The exams fiasco this year has really hit young people hard. The Government need to be really clear about their plans for next year. My key ask of the Government is that information is clear and timely. We have seen too many Saturday-night or Friday-night announcements from No. 10 Downing Street about what will happen in schools on the next school day. That does not leave enough time for headteachers and school leaders to plan and makes it impossible for parents, especially if they are working. We should remember that many parents will not earn money if they do not go to work: they do not get the luxury of paid leave, parental leave or employment that they can do from home, although that is hard enough for people with children at home.
There seems to be a real gap between Whitehall and the centre of Government and the reality on the ground for parents, pupils and teachers. The Government really have to get a grip on this issue. Only this morning, the permanent secretary was unable to tell the Public Accounts Committee what would happen in schools on 4 or 5 January. While we were in Committee, it was being laid out by various journalists who had clearly been briefed, but we were not able to get answers from the very top civil servant. That is ludicrous. That was a chance for parliamentarians of all parties—admittedly, a small group of us on the Public Accounts Committee—to ask direct questions. It seems that, as it stands, we will not have that opportunity today, on the last day that Parliament sits. We need earlier decisions and clarity on decisions and, crucially, school leaders need to be involved, because the logistics are vital.
I want to touch on some of the issues with tier 3 and covid. What concerns me, as I see Manchester and Leicester still in tier 3, is whether there is any understanding of the route out. My constituency, in London, went into tier 3 at fast pace on Tuesday night, and that followed a 10 o’clock curfew for hospitality, which hit my constituency very badly. When I challenged Ministers and the Prime Minister on the rationale behind the 10 o’clock curfew, I got the impression that it was rather subjective, which was very much proved by the introduction of an 11 o’clock curfew later. The Government should give some trust to the businesses in my patch; they are well run, well organised and can manage to run a very controlled environment inside if they are given the opportunity. We have also seen a huge impact on the creative industries, particularly the forgotten freelancers. I have a large number of them in my constituency, many of whom have not received a penny since March. They are living on fresh air, and it is unacceptable. We need a clear route map out of tier 3, and I look forward to that.

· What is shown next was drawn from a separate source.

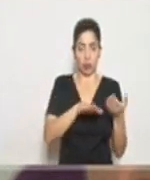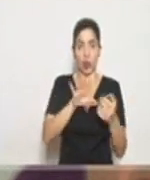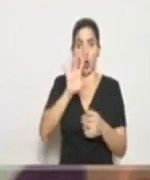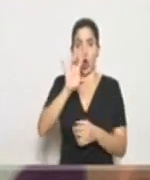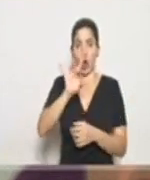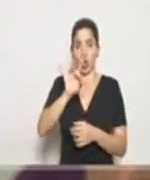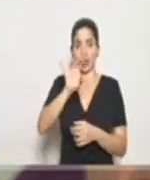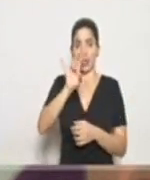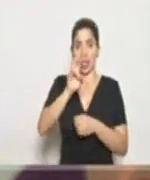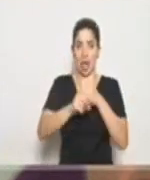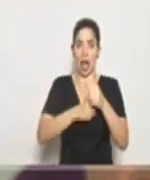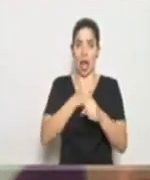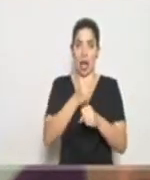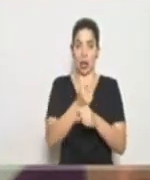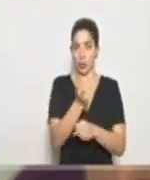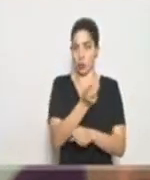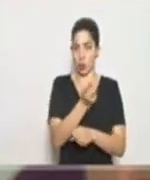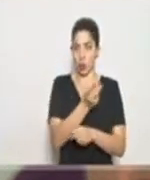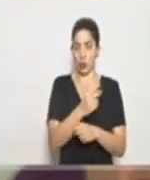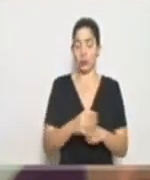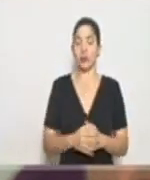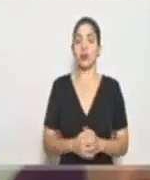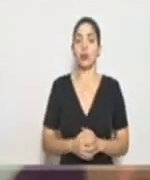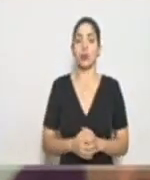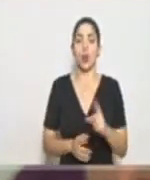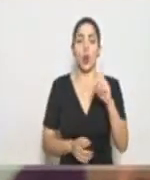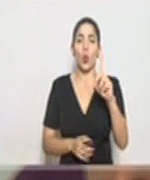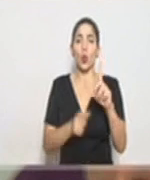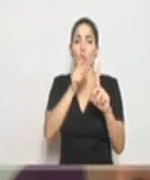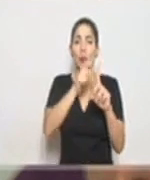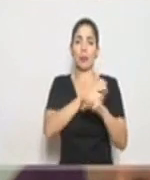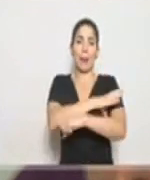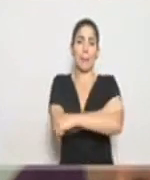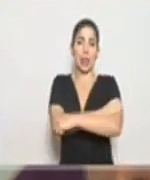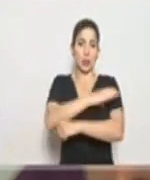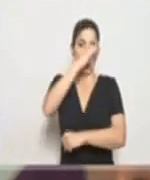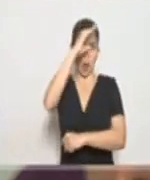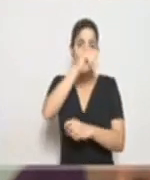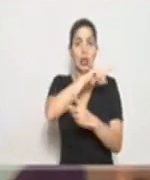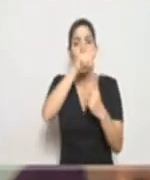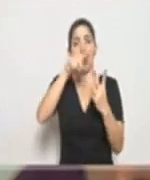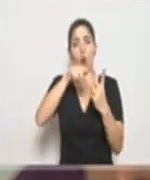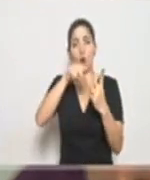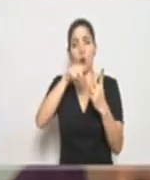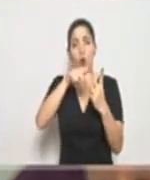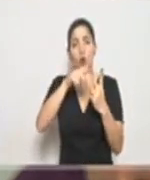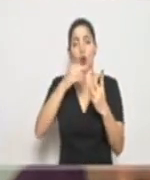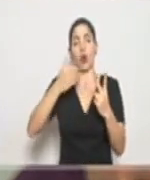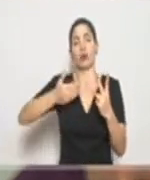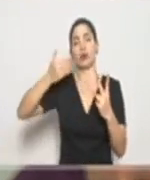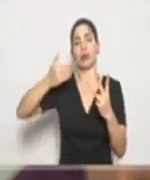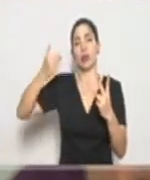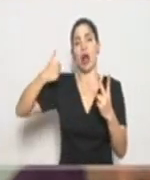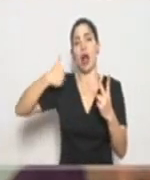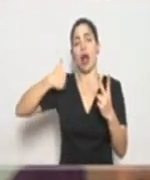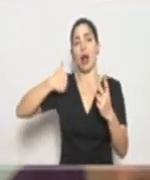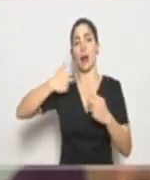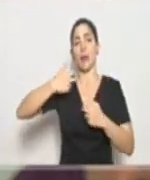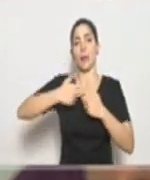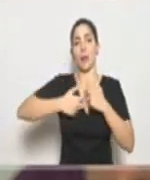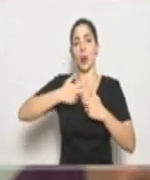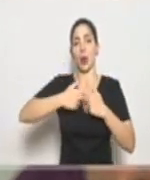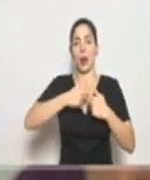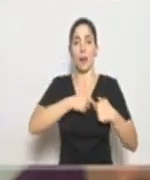años, ambos. Uno de ellos padecía de presión alta y el otro tenía un antecedente de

My final point is about Brexit. What a shambles. We are here today on 17 December. The Government—the Prime Minister, indeed—offered and promised an oven-ready deal. As I stand here today, we do not even have a cold turkey coming out of the negotiations. The Public Accounts Committee has 13 times now, in different reports, raised concerns about preparedness. With 14 days to go, it will be a miracle if anyone is prepared for the chaos that could ensue.